What you return must be every line below that includes the word "colspan".

(Beginning of Dataset records)

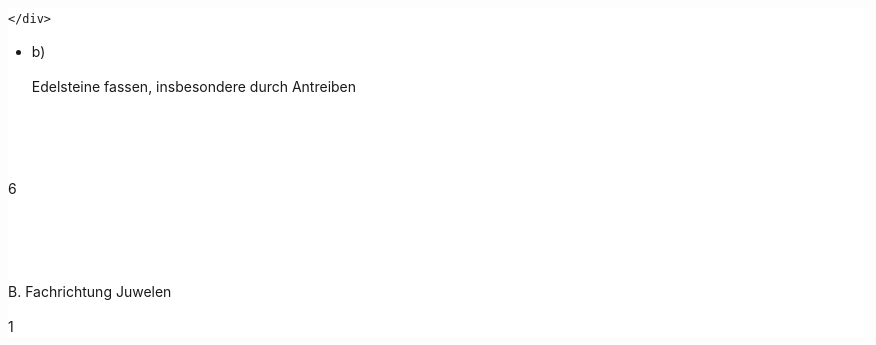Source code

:     </div>

  - b)
    
    <div style="">
    
    Edelsteine fassen, insbesondere durch Antreiben
    
    </div>

</td>

<td style="border-right: 0.5pt solid ; border-bottom: 0.5pt solid ; " align="center" valign="top" charoff="50">

 

</td>

<td style="border-right: 0.5pt solid ; border-bottom: 0.5pt solid ; " align="center" valign="top" charoff="50">

 

</td>

<td style="border-right: 0.5pt solid ; border-bottom: 0.5pt solid ; " align="center" valign="middle" charoff="50">

6

</td>

<td style="border-bottom: 0.5pt solid ; " align="left" valign="top" charoff="50">

 

</td>

</tr>

<tr>

<td style colspan="7" align="center" valign="top" charoff="50">

 

</td>

</tr>

<tr>

<td style="border-bottom: 0.5pt solid ; " colspan="7" align="left" valign="top" charoff="50">

<span class="SP">B. Fachrichtung Juwelen</span>

</td>

</tr>

<tr>

<td style="border-right: 0.5pt solid ; border-bottom: 0.5pt solid ; " align="center" valign="top" charoff="50">

1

(End of Dataset records)

▸ Exercise response:
<td style colspan="7" align="center" valign="top" charoff="50">
<td style="border-bottom: 0.5pt solid ; " colspan="7" align="left" valign="top" charoff="50">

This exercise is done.